I like to keep investors posted on the results of some of my surveys and discuss what fellow investors want to know about. The number one answer to most surveys was “hot stocks ready to break out,” which is exactly what I’m going to talk about now.
I’ve made a list of four hot stocks that are ready to breakout next year. All four have great fundamentals and each has the potential to benefit from the “January effect” that supports small-cap and illiquid stocks.
Let’s take a look now.
Intervest Bancshares (IBCA) is an attractive play on rising interest rates. IBCA is a regional bank whose stock has stayed between $7 and $8 for the last five months, which is a large discount to tangible book value of $8.77. Earnings have been pressured due to low interest margins, but an eventual rise in interest rates could raise margins meaningfully from the current depressed level of 2.32%.
In the company’s last quarterly report, I was encouraged to see loans outstanding increased from the previous quarter to $1.1 billion from $1.05 billion.

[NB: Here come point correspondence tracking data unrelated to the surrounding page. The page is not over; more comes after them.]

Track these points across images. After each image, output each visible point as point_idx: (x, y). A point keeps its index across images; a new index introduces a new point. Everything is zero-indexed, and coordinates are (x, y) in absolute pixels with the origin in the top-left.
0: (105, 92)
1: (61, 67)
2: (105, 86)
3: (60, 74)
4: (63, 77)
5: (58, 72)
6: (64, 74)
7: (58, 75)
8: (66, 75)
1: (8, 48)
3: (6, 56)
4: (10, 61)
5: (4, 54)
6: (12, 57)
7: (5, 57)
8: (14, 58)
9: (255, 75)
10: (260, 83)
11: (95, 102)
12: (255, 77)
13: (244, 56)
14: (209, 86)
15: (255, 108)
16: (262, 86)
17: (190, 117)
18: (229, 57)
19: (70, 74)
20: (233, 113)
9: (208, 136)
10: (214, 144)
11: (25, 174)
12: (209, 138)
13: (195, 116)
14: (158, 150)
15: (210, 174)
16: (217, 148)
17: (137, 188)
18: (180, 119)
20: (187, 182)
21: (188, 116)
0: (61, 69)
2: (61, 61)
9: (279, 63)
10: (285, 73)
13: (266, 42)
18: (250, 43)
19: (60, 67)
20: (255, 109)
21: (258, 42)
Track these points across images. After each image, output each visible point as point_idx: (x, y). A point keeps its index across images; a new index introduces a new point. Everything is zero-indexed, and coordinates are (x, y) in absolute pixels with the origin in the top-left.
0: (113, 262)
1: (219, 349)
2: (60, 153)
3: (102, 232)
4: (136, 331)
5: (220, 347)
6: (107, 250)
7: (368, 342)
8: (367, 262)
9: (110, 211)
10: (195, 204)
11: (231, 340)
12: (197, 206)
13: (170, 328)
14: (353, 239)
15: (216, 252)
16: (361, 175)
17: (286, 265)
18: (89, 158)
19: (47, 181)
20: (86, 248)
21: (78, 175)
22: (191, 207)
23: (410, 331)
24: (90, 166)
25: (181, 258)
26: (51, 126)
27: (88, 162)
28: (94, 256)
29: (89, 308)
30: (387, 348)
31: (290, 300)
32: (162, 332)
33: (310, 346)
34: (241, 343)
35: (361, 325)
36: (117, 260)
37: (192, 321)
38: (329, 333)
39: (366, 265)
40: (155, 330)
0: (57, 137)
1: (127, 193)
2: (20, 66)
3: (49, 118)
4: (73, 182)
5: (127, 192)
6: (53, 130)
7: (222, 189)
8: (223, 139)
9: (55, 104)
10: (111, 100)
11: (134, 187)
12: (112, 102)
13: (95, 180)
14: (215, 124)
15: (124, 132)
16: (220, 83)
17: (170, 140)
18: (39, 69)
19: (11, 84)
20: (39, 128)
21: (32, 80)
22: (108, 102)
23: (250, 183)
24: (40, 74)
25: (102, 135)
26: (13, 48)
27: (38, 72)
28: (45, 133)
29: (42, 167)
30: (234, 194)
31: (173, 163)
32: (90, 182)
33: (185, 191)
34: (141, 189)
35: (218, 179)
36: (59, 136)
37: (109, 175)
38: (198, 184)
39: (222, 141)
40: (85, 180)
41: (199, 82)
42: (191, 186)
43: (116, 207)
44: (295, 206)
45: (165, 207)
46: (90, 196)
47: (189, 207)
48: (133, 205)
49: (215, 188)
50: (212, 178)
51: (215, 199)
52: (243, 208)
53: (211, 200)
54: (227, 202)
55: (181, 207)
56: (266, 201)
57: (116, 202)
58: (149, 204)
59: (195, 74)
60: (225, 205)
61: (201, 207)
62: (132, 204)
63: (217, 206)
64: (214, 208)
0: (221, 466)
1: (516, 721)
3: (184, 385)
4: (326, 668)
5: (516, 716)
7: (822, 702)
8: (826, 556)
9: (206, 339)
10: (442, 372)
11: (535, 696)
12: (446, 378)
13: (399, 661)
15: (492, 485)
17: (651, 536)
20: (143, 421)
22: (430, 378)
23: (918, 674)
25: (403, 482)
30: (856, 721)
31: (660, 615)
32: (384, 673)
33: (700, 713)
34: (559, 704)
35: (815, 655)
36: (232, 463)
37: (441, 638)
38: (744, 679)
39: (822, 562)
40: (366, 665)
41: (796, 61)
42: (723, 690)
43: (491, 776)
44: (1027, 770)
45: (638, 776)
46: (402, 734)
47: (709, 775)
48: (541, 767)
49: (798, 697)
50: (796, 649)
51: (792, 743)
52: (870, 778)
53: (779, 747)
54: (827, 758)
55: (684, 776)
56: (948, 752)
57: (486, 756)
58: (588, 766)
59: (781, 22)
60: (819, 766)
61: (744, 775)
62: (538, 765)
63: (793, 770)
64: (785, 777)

In addition, the bank is well-capitalized (with a Tier One Common ratio of 14.87%), and most loans are for commercial real estate and well-secured by property values, so credit losses should remain minimal.
With loan losses at a minimum, book value and capital will continue to grow, and with the company’s TARP preferred stock retired earlier this year, IBCA will be in a position to return capital to shareholders through a dividend or a share repurchase despite the tough operating environment.